If we happen to have multiple hidden layers, is it conventional to apply the same activation function on all the hidden layers or is it based on our neural network and its intended application?

Yes you are right @Kushagra_Chaturvedy. It is common to see “relu” been applied on varies of hidden layers. For example, in the later part of this book, you will see more advanced model (such as where multiple relu are used!

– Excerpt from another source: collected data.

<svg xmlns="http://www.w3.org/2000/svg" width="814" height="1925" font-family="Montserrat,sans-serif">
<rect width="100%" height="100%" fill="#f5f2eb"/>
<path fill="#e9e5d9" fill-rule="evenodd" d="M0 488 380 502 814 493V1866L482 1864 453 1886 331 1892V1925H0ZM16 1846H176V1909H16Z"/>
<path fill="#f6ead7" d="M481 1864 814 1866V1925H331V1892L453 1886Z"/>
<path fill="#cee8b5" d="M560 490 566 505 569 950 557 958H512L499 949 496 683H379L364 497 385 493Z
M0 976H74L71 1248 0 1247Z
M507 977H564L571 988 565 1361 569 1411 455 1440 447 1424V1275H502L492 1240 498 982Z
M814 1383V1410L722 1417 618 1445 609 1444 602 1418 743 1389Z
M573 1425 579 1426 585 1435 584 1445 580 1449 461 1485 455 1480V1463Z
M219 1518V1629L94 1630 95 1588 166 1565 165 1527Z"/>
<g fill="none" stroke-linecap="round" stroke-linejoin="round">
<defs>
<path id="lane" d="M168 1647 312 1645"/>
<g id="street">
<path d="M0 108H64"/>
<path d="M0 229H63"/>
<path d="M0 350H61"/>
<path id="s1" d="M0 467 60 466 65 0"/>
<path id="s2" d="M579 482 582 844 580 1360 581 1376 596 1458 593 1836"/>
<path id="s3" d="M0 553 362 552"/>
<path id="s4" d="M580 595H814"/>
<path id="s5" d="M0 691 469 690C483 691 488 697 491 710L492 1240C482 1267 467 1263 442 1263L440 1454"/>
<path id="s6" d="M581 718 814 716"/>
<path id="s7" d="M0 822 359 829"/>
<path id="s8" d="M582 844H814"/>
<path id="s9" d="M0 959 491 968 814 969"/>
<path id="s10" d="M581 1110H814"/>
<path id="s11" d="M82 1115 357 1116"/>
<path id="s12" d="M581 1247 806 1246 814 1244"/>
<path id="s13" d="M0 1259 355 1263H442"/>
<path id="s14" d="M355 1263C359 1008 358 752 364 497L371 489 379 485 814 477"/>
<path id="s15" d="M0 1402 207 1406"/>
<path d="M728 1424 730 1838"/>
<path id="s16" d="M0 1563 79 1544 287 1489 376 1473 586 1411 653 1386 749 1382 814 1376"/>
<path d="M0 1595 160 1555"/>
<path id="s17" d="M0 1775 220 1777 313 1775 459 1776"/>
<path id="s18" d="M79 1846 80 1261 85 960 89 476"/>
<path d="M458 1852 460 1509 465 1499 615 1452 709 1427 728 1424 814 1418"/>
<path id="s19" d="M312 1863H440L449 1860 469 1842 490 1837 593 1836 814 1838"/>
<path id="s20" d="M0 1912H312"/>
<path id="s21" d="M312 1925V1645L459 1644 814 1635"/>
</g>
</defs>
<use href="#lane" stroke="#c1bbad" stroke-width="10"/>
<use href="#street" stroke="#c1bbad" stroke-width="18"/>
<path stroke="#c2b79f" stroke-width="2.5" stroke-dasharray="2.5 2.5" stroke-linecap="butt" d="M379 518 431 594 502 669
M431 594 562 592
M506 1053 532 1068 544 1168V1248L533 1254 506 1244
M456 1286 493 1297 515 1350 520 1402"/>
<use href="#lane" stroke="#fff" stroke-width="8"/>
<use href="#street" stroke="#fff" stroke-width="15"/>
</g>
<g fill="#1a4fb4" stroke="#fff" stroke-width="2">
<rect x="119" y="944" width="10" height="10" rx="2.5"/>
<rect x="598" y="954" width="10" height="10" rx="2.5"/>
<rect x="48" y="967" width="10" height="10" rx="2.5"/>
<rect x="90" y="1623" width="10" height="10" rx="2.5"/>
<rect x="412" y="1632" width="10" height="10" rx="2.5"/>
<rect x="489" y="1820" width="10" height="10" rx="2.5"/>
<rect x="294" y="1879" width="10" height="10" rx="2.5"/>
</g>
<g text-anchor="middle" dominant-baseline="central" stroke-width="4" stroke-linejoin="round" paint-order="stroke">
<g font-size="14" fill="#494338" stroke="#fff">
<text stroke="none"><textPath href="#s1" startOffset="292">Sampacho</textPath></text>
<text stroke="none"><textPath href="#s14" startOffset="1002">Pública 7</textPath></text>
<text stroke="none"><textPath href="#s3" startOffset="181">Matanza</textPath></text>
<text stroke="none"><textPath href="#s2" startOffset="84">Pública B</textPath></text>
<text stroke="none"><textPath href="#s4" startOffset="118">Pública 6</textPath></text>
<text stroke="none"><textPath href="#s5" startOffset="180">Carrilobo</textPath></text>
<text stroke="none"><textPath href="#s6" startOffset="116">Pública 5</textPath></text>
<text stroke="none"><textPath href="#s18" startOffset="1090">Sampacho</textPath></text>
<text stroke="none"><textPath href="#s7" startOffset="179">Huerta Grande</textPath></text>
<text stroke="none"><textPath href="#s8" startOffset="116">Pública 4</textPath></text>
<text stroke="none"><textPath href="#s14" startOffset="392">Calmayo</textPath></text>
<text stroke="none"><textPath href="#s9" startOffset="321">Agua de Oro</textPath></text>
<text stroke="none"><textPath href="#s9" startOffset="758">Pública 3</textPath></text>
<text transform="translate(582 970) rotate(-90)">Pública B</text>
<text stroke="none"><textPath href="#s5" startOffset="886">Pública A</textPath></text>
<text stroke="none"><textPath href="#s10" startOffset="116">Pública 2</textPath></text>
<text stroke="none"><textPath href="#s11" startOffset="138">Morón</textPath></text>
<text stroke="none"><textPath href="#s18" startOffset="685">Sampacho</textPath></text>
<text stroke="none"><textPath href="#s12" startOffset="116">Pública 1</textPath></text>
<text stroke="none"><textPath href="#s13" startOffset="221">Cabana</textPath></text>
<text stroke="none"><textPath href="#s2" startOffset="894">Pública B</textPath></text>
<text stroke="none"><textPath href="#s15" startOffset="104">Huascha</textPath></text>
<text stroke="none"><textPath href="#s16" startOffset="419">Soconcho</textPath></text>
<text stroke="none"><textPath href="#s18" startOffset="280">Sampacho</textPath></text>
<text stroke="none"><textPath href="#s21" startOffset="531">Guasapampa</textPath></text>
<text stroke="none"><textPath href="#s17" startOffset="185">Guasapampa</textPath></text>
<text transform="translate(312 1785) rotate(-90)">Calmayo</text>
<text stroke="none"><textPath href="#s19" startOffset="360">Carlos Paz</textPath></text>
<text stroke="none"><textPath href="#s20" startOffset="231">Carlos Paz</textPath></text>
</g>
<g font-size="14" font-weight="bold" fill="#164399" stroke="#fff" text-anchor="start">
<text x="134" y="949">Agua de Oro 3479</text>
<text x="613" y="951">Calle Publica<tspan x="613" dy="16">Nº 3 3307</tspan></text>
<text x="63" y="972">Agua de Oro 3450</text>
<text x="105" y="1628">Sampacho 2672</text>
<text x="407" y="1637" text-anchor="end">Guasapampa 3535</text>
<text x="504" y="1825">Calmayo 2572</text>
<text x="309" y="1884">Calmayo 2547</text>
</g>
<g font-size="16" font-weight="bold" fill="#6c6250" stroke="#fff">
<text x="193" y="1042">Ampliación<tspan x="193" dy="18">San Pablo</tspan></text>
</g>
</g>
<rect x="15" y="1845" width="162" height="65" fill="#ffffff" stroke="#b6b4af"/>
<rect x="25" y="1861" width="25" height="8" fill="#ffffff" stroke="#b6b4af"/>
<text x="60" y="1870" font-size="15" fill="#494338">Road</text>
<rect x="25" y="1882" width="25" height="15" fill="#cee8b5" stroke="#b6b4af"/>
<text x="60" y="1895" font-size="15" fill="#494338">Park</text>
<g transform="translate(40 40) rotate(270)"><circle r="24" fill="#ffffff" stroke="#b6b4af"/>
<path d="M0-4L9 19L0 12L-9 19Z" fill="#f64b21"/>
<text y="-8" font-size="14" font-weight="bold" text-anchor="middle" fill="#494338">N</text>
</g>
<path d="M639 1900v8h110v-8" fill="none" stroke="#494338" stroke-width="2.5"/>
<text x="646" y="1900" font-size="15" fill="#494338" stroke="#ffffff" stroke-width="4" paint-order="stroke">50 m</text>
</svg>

This model on this dataset seems to be very sensitive to several design choices. Replacing relu with leakyrelu, for example, leads to horrible performance (loss=2.3), which is only somewhat alleviated by reducing the lr to .01. Using Adam instead of SGD has similarly bad performance using lr=.1 but improves with lr=.01.

I guess the “art” of DL comes from knowing how changing one hyperparameter will affect all the others :wink:

1 Like

That’s why some deep learning researcher called themselves “alchemists”. :wink:


I think hyperparameter also are just some numbers needed to optim.
AutoML is for them?

Great thoughts on this @StevenJokes! Hyperparameter are a set of parameters which you setup before the training, such as learning rate, layer size, layer number, etc. And yes, the AutoML is one of the techniques to optimize the hyperparameters.

1 Like

I was trying to tinker around with the number of layers and epochs. For example

net2 = nn.Sequential(nn.Flatten(),
nn.Linear(784, 256),
nn.Linear(256, 64),
nn.Linear(64, 32),
nn.Linear(32, 10)

def init_weights(m):
if type(m) == nn.Linear:
torch.nn.init.normal_(m.weight, std=0.01)


batch_size, lr, num_epochs = 256, 0.1, 100
loss = nn.CrossEntropyLoss()
trainer = torch.optim.SGD(net2.parameters(), lr=lr)
train_iter, test_iter = d2l.load_data_fashion_mnist(batch_size)
d2l.train_ch3(net2, train_iter, test_iter, loss, num_epochs, trainer)

print(‘Train Accuracy’,d2l.evaluate_accuracy(net2,train_iter))
print('Test Accuracy ',d2l.evaluate_accuracy(net2,test_iter))

d2l.predict_ch3(net2, test_iter)

Train accuracy comes around 0.87, Has anyone reached a training accuracy of close to 1.